Dataset entries
* * * * *
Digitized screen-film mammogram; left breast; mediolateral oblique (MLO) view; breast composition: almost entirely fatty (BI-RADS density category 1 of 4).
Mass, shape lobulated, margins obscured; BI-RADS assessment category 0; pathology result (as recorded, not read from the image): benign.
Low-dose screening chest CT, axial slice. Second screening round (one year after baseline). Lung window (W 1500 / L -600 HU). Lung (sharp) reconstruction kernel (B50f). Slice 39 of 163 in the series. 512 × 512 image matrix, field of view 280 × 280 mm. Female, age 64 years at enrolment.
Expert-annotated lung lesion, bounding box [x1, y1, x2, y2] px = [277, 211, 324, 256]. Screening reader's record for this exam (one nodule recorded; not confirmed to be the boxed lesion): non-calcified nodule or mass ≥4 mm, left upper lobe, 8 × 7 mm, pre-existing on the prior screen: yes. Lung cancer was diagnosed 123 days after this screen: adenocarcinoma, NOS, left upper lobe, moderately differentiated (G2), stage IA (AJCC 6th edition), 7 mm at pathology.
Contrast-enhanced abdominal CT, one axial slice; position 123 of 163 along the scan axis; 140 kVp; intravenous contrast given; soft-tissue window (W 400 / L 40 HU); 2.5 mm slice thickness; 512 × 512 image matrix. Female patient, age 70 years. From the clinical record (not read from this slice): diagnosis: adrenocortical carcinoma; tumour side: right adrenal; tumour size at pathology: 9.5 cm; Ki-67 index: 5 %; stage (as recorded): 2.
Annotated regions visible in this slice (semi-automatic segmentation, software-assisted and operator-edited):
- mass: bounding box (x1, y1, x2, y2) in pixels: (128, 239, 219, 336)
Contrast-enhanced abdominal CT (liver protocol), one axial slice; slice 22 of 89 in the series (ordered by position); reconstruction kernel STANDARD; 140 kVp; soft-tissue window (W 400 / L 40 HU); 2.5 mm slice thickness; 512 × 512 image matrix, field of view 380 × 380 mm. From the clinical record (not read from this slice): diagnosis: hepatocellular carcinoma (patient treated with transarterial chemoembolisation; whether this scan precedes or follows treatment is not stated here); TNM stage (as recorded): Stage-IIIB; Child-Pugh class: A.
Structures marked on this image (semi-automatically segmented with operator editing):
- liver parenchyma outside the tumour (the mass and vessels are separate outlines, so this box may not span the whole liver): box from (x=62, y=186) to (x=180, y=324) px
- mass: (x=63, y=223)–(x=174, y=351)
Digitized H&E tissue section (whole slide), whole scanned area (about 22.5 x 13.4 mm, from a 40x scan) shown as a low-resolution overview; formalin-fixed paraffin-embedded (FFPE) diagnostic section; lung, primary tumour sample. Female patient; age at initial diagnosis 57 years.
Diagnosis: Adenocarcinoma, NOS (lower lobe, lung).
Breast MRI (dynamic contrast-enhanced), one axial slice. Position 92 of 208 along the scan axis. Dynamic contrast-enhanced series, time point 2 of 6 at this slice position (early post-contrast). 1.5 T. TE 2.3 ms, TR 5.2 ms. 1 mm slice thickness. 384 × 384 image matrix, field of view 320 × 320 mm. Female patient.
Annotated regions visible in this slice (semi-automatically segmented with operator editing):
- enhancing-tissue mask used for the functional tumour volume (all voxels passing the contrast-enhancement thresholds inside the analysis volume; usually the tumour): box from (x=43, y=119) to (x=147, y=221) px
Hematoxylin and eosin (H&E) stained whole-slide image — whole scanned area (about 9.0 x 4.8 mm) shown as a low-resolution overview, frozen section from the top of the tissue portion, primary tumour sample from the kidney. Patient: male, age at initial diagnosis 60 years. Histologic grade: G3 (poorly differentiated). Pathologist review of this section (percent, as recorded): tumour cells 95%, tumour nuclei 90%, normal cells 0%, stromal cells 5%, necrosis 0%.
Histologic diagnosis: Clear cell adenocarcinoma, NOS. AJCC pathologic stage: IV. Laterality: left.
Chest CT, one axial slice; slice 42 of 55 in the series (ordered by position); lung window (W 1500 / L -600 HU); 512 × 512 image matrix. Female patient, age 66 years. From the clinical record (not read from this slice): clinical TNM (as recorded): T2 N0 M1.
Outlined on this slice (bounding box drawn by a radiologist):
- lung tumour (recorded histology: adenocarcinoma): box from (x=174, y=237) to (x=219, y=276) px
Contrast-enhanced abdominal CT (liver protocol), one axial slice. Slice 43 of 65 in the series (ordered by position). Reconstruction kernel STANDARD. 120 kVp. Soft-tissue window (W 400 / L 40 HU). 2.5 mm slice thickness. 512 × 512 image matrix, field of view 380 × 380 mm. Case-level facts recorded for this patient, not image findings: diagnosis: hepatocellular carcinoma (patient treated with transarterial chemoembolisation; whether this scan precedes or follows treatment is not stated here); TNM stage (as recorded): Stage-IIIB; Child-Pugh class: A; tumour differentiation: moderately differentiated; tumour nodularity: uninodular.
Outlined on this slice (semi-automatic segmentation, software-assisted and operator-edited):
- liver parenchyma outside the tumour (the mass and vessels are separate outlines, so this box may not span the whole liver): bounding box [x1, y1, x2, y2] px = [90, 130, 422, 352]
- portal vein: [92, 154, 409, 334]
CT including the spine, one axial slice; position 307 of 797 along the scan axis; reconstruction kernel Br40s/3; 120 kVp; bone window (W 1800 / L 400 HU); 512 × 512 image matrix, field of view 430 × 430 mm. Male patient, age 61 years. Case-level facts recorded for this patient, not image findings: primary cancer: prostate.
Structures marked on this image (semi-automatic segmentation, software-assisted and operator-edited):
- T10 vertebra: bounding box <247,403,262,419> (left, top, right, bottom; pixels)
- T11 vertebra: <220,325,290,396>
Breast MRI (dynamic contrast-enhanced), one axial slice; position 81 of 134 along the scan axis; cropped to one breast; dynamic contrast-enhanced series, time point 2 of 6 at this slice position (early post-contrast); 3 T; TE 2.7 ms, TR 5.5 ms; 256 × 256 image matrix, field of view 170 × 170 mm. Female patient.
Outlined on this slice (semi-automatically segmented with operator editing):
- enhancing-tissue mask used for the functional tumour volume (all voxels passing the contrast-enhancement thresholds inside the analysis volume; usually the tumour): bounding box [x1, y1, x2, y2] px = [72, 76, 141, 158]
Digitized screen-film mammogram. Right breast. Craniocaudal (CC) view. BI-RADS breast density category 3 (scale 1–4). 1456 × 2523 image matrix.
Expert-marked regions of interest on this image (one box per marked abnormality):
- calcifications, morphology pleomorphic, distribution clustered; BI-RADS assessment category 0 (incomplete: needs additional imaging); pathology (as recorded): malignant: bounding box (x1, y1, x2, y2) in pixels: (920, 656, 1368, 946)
* * * * *
__Exercise brief__: Above are the records; from them, give again exactly the lines from the one containing "CT including the" to the one containing "Digitized screen-film mammogram.", both lines included, and nothing more.

__Solution below__:
CT including the spine, one axial slice; position 307 of 797 along the scan axis; reconstruction kernel Br40s/3; 120 kVp; bone window (W 1800 / L 400 HU); 512 × 512 image matrix, field of view 430 × 430 mm. Male patient, age 61 years. Case-level facts recorded for this patient, not image findings: primary cancer: prostate.
Structures marked on this image (semi-automatic segmentation, software-assisted and operator-edited):
- T10 vertebra: bounding box <247,403,262,419> (left, top, right, bottom; pixels)
- T11 vertebra: <220,325,290,396>
Breast MRI (dynamic contrast-enhanced), one axial slice; position 81 of 134 along the scan axis; cropped to one breast; dynamic contrast-enhanced series, time point 2 of 6 at this slice position (early post-contrast); 3 T; TE 2.7 ms, TR 5.5 ms; 256 × 256 image matrix, field of view 170 × 170 mm. Female patient.
Outlined on this slice (semi-automatically segmented with operator editing):
- enhancing-tissue mask used for the functional tumour volume (all voxels passing the contrast-enhancement thresholds inside the analysis volume; usually the tumour): bounding box [x1, y1, x2, y2] px = [72, 76, 141, 158]
Digitized screen-film mammogram. Right breast. Craniocaudal (CC) view. BI-RADS breast density category 3 (scale 1–4). 1456 × 2523 image matrix.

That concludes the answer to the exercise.